By: Trevor Chartrand

Apatow-comedy veteran Jonah Hill has diversified his career path considerably in recent years, taking on darker and more intense roles.  Now he’s taken another step into new territory, this time helming a film from behind the camera: Mid90s is Hill’s directorial debut, and it’s chock-full of surprises.

The first thing that stands out in Mid90s is the filmmakers’ choice to shoot using a 4:3 aspect ratio – that is, this film would fit perfectly on a classic 90s fullscreen television.  Now, the movie tries desperately to justify the aspect ratio in a few different ways, but the fullscreen frame fails to be much more than a gimmick, unfortunately.  Does this technique set the time period well?  Sure, but so do the excellent costumes and props (graphic tees and discmans, anyone?).  In an age where everyone has access to a widescreen television, the aspect ratio is not only going to alienate viewers, but could cause concern that their TV may be broken.

Mid90s may be fullscreen, but this film is not modified from its original version – shot on 16mm, the cinematography is hit-and-miss in this picture.  Plenty of scenes are too dark, making it easy to miss pivotal character moments.  It’s especially frustrating with so many sequences set in the dark of night.  On the other hand, there are a few cinematic diamonds-in-the-rough including a well-choreographed long take, masterfully executed with technical precision.  The film is a sort of mixed bag visually, a blend of flawed and flawless.

The visuals are enhanced with an edgy score from Trent Reznor and Atticus Ross (The Social Network).  The pair remain unmatched – designing a world with a sparse, atmospheric soundscape.  A stand-out composition relies on a music parent’s everywhere fear – a squeaky off-key recorder.  Yet somehow, surprisingly, the shrill melody works for the film, creating an ethereal and ominous tonality.
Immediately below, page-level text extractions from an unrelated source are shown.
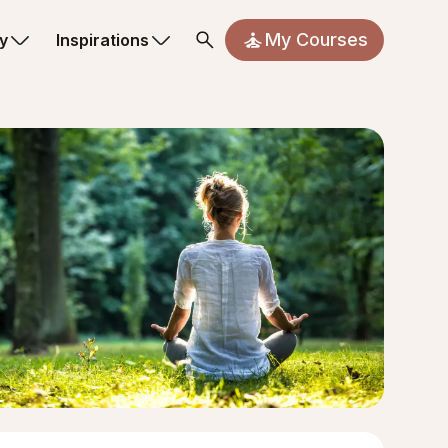
My Courses
y
Inspirations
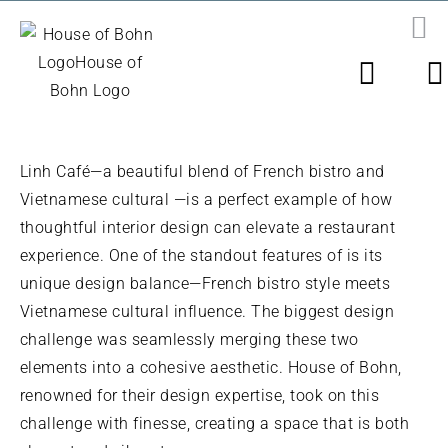
Skip
to
PR
N
content
LINH CAF
É
Linh Café—a beautiful blend of French bistro and
Vietnamese cultural —is a perfect example of how
thoughtful interior design can elevate a restaurant
experience. One of the standout features of is its
unique design balance—French bistro style meets
Vietnamese cultural influence. The biggest design
challenge was seamlessly merging these two
elements into a cohesive aesthetic. House of Bohn,
renowned for their design expertise, took on this
challenge with finesse, creating a space that is both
Having also written the film, it’s clear Jonah Hill’s got some strong story chops.  Mid90s is the coming-of-age story of Stevie (Sunny Suljic);  barely a teenager, he lives in lower middle-class Los Angeles.  With a difficult home life, Stevie appears directionless until he discovers a passion for skateboarding.  A group of older skaters take him under their wing, and their influence changes Stevie in rapid and shocking ways.

Mid90s takes an observational, fly-on-the wall approach to storytelling without passing judgement on Stevie or the characters who sway him.  With an abrupt ending, there’s plenty to unpack and discuss on the car ride home.

Each character is well-defined, with the group having their own dynamic, and complicated relationships between each and every one of them.  The film showcases strong performances, especially from the child actors.  In reaction shots, lead Sunny Suljic tends to fall back on the same sly smirk, but he has a considerable range – not to mention rage – for his age.

The 1990s were not a pretty decade, with the world in a grungy limbo between the color of the 80s and the cookie-cutter, clean-cut image the millennium brought about.  Mid90s brings the time period to life with everything from the concrete laden streets to the PlayStation game controllers – everything was just so… grey back then.

Far from perfect, Mid90s is an intense and dark ride with a lot of heart.  While Jonah Hill may not have mastered the technical side of filmmaking just yet, he’s got character and story down – that’s what matters most anyway.  If he continues to pursue directing, we’re sure to see some great things as his talent develops.